■ Excerpt provided:
※ ※ ※
# What ya'll makin' for The Superbowl?



## mikey202 (Dec 29, 2005)

I'm smokin' some wings on the grill,makin' honey BBQ for the Women and Children and for me and the boys some Carribean Jerk and an "experimental" sauce that will be hotter than a Mississippi Whorehouse in the middle of July!!!


----------



## TheSmokingHiker (Jan 11, 2005)

Ordering pizza, I have some girls that I asked to bring some stuff. We will see what kinda delicious food ends up on my kitchen counter.


----------



## bruceolee (Jun 26, 2005)

Considering this time last year I was sitting at home with tubes coming out of my stomach and had the appetite of a titmouse, methinks we will be making wings and having some fun this year.


----------



## rumballs (Mar 15, 2005)
※ ※ ※
■ Data shown:
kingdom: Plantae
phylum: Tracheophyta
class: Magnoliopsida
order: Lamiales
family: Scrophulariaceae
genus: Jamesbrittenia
※ ※ ※
■ To do:
(1) Copy from the Superbowl thread the passage that begins at the words "Ordering pizza, I" and stops after "(Jun 26, 2005)".
(2) Decide whether each statement agrees with the Superbowl thread, answering yes or no and quoting the deciding words: (a) mikey202 plans to make honey BBQ wings for the women and children. (b) TheSmokingHiker plans to cook wings on the grill. (c) bruceolee expects to make wings this year.
None of the rows are needed here.

■ Task responses:
(1)
Ordering pizza, I have some girls that I asked to bring some stuff. We will see what kinda delicious food ends up on my kitchen counter.


----------



## bruceolee (Jun 26, 2005)

(2)
(a) Yes: "makin' honey BBQ for the Women and Children"
(b) No: "Ordering pizza"
(c) Yes: "methinks we will be making wings and having some fun this year"